Let $(R,\mathfrak m,k)$ be a complete local Cohen-Macaulay ring of dimension $1$. The type of $R$ is then given by $\dim_k \text{Ext}^1_R(k,R)=\mu(\omega)$, where $\omega$ is the canonical module of $R$.
My question is: If $R$ has minimal multiplicity (i.e. $\mathfrak m^2=x\mathfrak m$ for some $x\in\mathfrak m$ i.e. $e(R)=\mu(\mathfrak m)$ ) and the type of $R$ equals $\mu(\mathfrak m)-1$, then is it true that $R$ must be Gorenstein?
No, it is not true. It is possible to construct several examples using numerical semigroups. A numerical semigroup $S$ is simply a submonoid of $\mathbb{N}$ such that $\mathbb{N}\setminus S$ is finite. It is easy to see that every numerical semigroup has a unique minimal system of generators, which is finite. In this case I write $S=\langle s_1, \dots, s_\mu\rangle=\{\lambda_1 s_1 + \dots +\lambda_\mu s_\mu \mid \lambda_1, \dots, \lambda_\mu \in \mathbb N\}$.
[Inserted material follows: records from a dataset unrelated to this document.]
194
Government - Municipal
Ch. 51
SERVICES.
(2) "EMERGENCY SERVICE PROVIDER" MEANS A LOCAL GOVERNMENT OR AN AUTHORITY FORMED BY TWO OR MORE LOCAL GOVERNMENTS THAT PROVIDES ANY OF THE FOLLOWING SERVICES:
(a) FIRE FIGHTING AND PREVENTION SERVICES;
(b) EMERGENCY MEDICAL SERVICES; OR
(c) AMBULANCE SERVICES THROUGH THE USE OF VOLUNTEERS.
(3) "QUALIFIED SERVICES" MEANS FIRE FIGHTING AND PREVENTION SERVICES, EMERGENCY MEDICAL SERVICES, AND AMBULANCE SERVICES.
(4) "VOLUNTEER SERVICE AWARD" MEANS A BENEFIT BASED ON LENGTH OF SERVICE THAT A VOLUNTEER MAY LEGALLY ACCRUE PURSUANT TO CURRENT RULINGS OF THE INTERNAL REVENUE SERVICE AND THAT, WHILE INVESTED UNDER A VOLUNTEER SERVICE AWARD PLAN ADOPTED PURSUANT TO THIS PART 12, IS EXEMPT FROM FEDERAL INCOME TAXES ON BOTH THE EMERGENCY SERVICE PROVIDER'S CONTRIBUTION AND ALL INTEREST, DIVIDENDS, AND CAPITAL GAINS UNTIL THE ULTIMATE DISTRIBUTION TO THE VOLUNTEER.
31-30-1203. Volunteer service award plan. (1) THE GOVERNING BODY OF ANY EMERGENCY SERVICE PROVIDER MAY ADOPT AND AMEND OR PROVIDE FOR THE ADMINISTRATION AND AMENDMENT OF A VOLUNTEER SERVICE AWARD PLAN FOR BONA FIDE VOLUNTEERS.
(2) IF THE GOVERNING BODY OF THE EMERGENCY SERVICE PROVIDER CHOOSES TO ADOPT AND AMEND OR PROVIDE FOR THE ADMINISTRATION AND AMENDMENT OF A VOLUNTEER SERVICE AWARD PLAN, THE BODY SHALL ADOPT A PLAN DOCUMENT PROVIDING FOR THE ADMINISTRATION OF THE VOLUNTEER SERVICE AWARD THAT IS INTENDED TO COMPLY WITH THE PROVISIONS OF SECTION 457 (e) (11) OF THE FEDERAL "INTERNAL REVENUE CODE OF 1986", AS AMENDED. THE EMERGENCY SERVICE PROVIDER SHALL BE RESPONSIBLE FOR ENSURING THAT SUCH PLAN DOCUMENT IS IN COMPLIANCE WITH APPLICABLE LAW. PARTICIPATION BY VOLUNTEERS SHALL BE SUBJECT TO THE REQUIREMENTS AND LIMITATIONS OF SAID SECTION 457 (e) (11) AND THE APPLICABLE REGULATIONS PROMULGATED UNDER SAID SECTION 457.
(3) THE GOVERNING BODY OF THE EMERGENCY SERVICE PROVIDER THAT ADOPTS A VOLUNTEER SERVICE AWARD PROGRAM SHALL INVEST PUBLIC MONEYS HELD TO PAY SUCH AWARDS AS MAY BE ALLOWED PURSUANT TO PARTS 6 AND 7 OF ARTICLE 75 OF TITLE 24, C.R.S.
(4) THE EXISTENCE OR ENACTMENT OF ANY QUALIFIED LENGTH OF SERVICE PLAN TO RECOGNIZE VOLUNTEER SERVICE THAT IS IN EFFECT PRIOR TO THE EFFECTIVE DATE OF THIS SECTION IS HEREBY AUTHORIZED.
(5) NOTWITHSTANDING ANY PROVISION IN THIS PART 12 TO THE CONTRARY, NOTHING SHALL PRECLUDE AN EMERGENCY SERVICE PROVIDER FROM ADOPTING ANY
Consider the ring $k[[S]]=k[[t^{s_1}, \dots, t^{s_\mu}]] \subseteq k[[t]]$, where $k$ is a field and $t$ is an indeterminate. This is a complete local Cohen-Macaulay ring of dimension one (it is indeed a domain). It is well known that in these rings the multiplicity equals the smallest non-zero element of $S$, while the embedding dimension is equal to the number of minimal generators, which is $\mu$ for us. Moreover, if $k[[S]]$ has minimal multiplicity, then the type is always $\mu-1$. Hence, every $S$ with at least three minimal generators and such that $k[[S]]$ has minimal multiplicity is a counterxample to your question.
For instance, for every $n \geq 3$ the ring $k[[t^n, t^{n+1}, \dots, t^{2n-1}]]$ has multiplicity and embedding dimension equal to $n$, whereas its type is $n-1 > 1$, and then it is not Gorenstein.